Ok-Application5706
First of all, yes I am bitter. I’m over it, but bitter. I (f25) met my ex fiancé when I was 20, through one of my good friends. He is her brother. We dated from 20-23 and got engaged during that time. Prior to us meeting, he had a long term relationship with another girl. I knew about it but he assured me they were done.
Well they weren’t. The day we sent the wedding invitations out, he called it all off. I was devastated and heartbroken like I had never been before, and have never been since. I truly thought that that man was my forever and he just broke it off like nothing. Three weeks later he was back with the first girl.
I don’t think there was any physical overlapping, but emotionally, for sure. They had been talking since we got engaged. Anyway so that was two years ago and I’m all put back together now, and have been for a while.
I am currently dating a phenomenal man who would never ever do that to me. I am very happy and while I had to take a few bumpy roads to get here I am grateful they took me to him :)
Anyway so recently my friend-his sister- let me know that him and the other girl are getting married. I was like oh lol cool. Good for him. I guess I said it sarcastically cause she gave me a weird face. I was like girl what do you want me to say? She was like maybe just be happy for him? I just said okay, I hope he’s happy.
Well, then that night I got a text from him. I don’t even have his number saved but I know it was him because he was like “my sister told me that you weren’t enthusiastic about us. I understand but I just wanted to say I am sorry for everything I did and put you through.
I just left him on read. Cause no. I refuse to go there again. I told my boyfriend and he was like “maybe engagements scare him” lol. My boyfriend told me I am not obligated to accept his apology and my mom told me I should’ve told him some harsher words. I didn’t think about it again for another week.
Until my friend brought it up again. She was like “honestly it’s been bothering me how you reacted. He’s still my brother and I was going to ask you to help me pick out an engagement gift for them.”
I was like girl you have to be absolutely kidding me. In no way shape or form am I happy for them. In fact, I wish their relationship the absolute worst, and I would rather die than pick out an engagement gift for my ex fiance and his new fiancée.

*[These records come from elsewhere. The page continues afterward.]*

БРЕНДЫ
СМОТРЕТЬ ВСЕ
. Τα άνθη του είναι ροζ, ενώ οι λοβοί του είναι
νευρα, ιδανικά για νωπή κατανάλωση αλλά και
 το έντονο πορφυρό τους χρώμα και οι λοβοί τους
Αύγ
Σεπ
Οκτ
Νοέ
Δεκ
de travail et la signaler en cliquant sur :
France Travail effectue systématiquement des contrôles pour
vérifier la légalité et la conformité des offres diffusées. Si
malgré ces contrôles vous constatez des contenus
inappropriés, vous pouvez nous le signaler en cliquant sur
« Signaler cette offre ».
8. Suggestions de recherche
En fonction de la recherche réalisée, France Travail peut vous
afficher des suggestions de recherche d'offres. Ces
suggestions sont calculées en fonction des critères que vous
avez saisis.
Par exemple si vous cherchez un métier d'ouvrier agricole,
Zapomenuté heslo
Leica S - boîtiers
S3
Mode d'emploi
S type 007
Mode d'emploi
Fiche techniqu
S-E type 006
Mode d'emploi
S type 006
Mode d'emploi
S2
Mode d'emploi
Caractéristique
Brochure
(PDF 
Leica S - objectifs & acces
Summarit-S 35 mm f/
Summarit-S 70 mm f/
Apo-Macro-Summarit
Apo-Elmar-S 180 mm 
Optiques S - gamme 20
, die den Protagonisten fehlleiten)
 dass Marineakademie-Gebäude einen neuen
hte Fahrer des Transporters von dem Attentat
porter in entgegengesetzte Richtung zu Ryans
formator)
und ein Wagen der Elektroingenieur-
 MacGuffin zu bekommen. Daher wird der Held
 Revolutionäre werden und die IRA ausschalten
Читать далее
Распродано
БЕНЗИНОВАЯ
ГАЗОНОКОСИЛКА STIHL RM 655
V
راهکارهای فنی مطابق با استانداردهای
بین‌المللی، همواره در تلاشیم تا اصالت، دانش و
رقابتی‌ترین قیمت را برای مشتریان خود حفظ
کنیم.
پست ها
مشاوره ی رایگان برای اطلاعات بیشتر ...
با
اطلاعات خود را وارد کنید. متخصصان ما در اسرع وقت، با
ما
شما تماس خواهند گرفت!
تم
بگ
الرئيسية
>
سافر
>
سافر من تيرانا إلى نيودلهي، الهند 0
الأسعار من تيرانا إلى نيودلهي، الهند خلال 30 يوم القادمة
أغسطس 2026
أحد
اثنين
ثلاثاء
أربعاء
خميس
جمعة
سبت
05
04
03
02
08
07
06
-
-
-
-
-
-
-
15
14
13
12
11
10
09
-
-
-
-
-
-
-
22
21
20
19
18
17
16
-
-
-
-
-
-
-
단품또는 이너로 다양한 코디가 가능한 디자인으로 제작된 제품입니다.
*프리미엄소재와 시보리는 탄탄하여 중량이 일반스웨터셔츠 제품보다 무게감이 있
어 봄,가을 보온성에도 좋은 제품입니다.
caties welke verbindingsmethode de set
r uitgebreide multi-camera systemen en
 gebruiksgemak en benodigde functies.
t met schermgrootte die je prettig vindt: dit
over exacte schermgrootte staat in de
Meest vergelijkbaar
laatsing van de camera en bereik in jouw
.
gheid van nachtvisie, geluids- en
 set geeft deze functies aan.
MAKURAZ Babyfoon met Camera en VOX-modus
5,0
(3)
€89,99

She got so incredibly mad at me, she stormed out of the restaurant. Maybe I was a bit harsh and maybe I should be over it and be the bigger person but I just don’t care enough to do that.
I think I am allowed to wish him the worst considering he made me apologize to every extended part of my family for receiving an invitation for a wedding that was never gonna happen. I was heartbroken and humiliated. AITA for not being happy for him?
banjadev
NTA - how is this person a good friend? Is she deluded?
hawkofquon
Your friend is an AH. WTF? Was she born under a rock or does she lack the capability of basic levels of empathy?
thejackalreborn
Your friend is acting awfully, she shouldn't have told her brother your reaction, it's just shit stirring. You didn't even react badly. Why on earth does she feel you need to be involved with picking gifts? That's obviously something you wouldn't want to do NTA.
deathboyuk
Your "friend" is insane. And not a friend. Your responses are totally fine. I think you might be at the extents of your 'friendship' with this individual, though. NTA.
stanloonathx
You friend suuuuuuucks. I have no idea why she went to you of all people to deliver the news and invite you to buy a gift. Does she have no other friends? Why did she think you'll be okay with it...NTA.
cthulularoo
Your friend is trying to push a reconciliation. Of you don't straighten her out, she'll be inviting you to stuff with her brother. NTA for how you feel. No one but you gets to determine when you stop being angry or when you're supposed to let things go.
This guy waited till the day before the wedding to leave. He had a long time before that to not drop you in front of the altar, practically. You might need to cut her off if she doesn't stop her shenanigans.
Jealous_Election_833
How much you all wanna bet her "friend" knew about the entire thing from the get go?
Old_Web8071
He dumped you & you need to dump the "friend". But first tell her you don't wish him luck or happiness & at the same time don't wish him anything bad because YOU DON'T CARE.
Lula_mlb
NTA. You don´t owe your ex anything and his poor apology 3 years later, only helps his conscious not you. This is the downside of dating friend´s family members, if things go south then it can get sticky.
Your friend should have never expected you to want to celebrate their engagement or much less try to involve you in trying to buy them a gift, it was very insensitive from her. If she is truly your close friend, I´d try having a heart to heart conversation with her.
I can see from her side it must have sucked as well, from you being almost family to 2 very important people in her life not being able to talk to each other. This might be her trying to smooth things over, but it clearly failed.